The change to the technical regulations is the biggest for a generation and no-one is really sure how the racing will be affected. Reliability is going to be vital, Mercedes’ Niki Lauda has said he thinks it could be the decisive factor in the end for the championship.
F1’s popularity has been hit by the domination by Sebastian Vettel and Red Bull and what many people will be waiting to see is whether the change to the hybrid turbo engines will mean a change in the order at the front.

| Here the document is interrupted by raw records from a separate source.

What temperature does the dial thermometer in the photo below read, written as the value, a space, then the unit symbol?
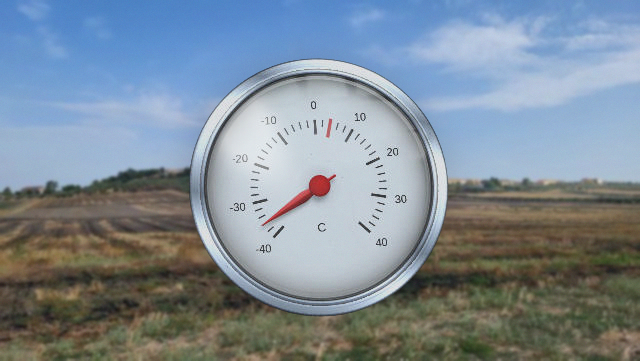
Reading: -36 °C
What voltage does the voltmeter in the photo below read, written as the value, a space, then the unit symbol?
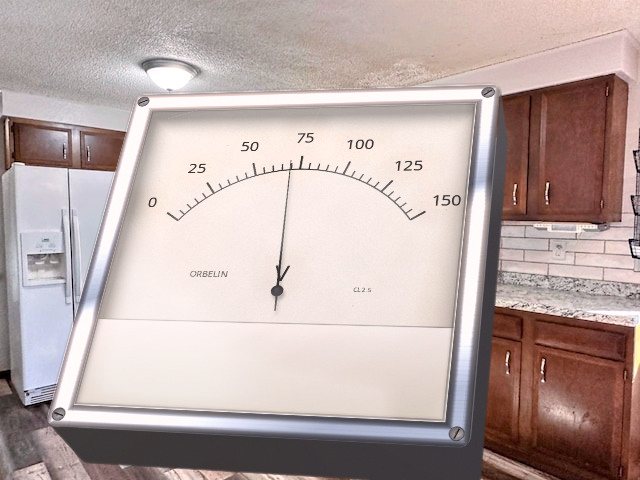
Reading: 70 V
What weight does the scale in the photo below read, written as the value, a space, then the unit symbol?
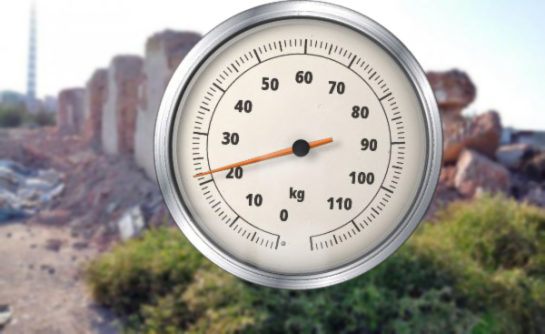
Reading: 22 kg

Red Bull’s Adrian Newey has consistently downplayed expectations of his car for 2014, which could be a bluff, but he has explained in more detail some of the areas where Red Bull will lose their competitive advantages, built up over the last few years with the V8 engine formula. Chief among them is the ability to work with Renault on channeling exhaust gases to boost rear end aerodynamics
“There is almost no effect from the exhaust with the further single pipe exit position and the fact that the turbocharger takes a lot of the energy in any case, so there’s virtually nothing left,” he said. “We’ve probably done a better job than our competitors in developing the best use of the exhaust position from the current restriction, so unfortunately we stand to lose the most again.”
Another of the real unknowns is where the main area of development will be this year.
Newey believes that the significant change to the rules around the front wing of the car will provide headaches for teams in the initial testing phase of getting the cars to work, but may well provide a rich area for development,
“I think the big problem next year will particularly be the narrow front wing, which is a big change,” he said. “100mm off the front wing (i.e. narrower) doesn’t sound very much but it’s actually a big change because it puts the endplate right in the middle of the front tyre now, so I think on the straight aero side trying to recover from that is going to be one of the big challenges.
“In addition there’s the whole challenge of packaging the engine. The power unit, I should say, is now a very complicated beast. It’s a sort of two or threefold jump in complication compared with installing a V8.”
A very Happy New Year to all JA on F1 readers and thanks for your support and feedback during 2013.
We had a great year hitting a new high in traffic and reach; with 1.75 million active unique users on the site from 225 countries around the world.
The UK was the leading country with 39% of the audience, but the USA and Australia were next up on 12% each, then Canada, India, Spain, Germany and on from there.
We are constantly evolving this site and we have a few exciting things planned for this year in terms of site development. We hope these will help to bring you even more insightful coverage of Formula 1 in all its aspects. We are also working hard to create opportunities to bring the fans closer to the sport, such as the recent opportunity for eight readers to drive the Mercedes AMG Petronas F1 team simulator.